The first item in the ingress will match your hostname and path and send any traffic destined for the WebSocket to the streaming container running above. The second ingress will send the remainder of the traffic to our mastodon container. Finally, show a 404 if nothing matches. Note that all of this is running within the mastodon network inside of Docker and nothing is exposed publicly. I have no DNS configuration to manage and no firewall to worry about. Cloudflare handles all of this.
tunnel: <TUNNEL ID GOES HERE> credentials-file: /etc/cloudflared/credentials.json ingress: - hostname: <YOUR_HOSTNAME_GOES_HERE> path: \/api\/v1\/streaming\/ service: http://streaming:4000 - hostname: <YOUR_HOSTNAME_GOES_HERE> service: http://mastodon:3000 - service: http_status:404
I opted for local filesystem storage on my instance for all containers. All of the data lives under /tank/docker/mastodon/<CONTAINER_NAME>. Each container gets a folder to store its data. You will need to create a mastodon user and group on your machine to allow for Docker permissions to work nicely with the mastodon volume.
On my server, I am running ZFS in a mirrored setup so I can tolerate a drive failure (hopefully). I also am working on setting up regular backups which will be a topic for another article.

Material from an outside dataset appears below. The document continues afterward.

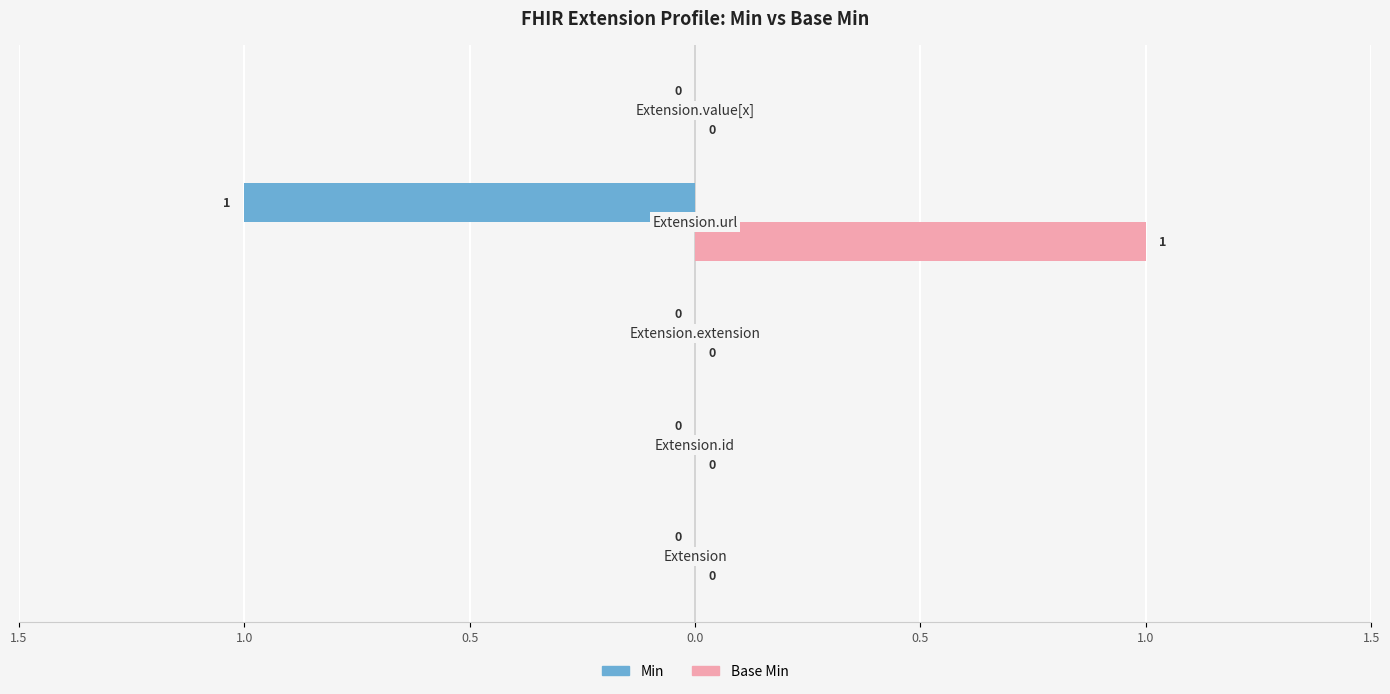

What is the value of the Base Min bar at the 4th from the left?

1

I really have no use for the email notifications but I went ahead and set them up anyways with SparkPost as it appears they have a free forever tier for low volume. I quickly got my email domain greylisted when the first confirmation email went out. I decided to move on and went into the docker container and used tootctl to confirm and accept my user.
I opted for a single-user instance which means I am the only person on my server. It gives me complete control over my data. There is an interactive setup wizard that will help generate your config file if you would like. You can run RAILS_ENV=production bundle exec rake mastodon:setup and it will walk you through creating your config. You then need to store this file on your host machine in a file named .env.production. Note that I also have a separate config file for Postgres that stores the database password named .env.postgres. You can combine these if you prefer.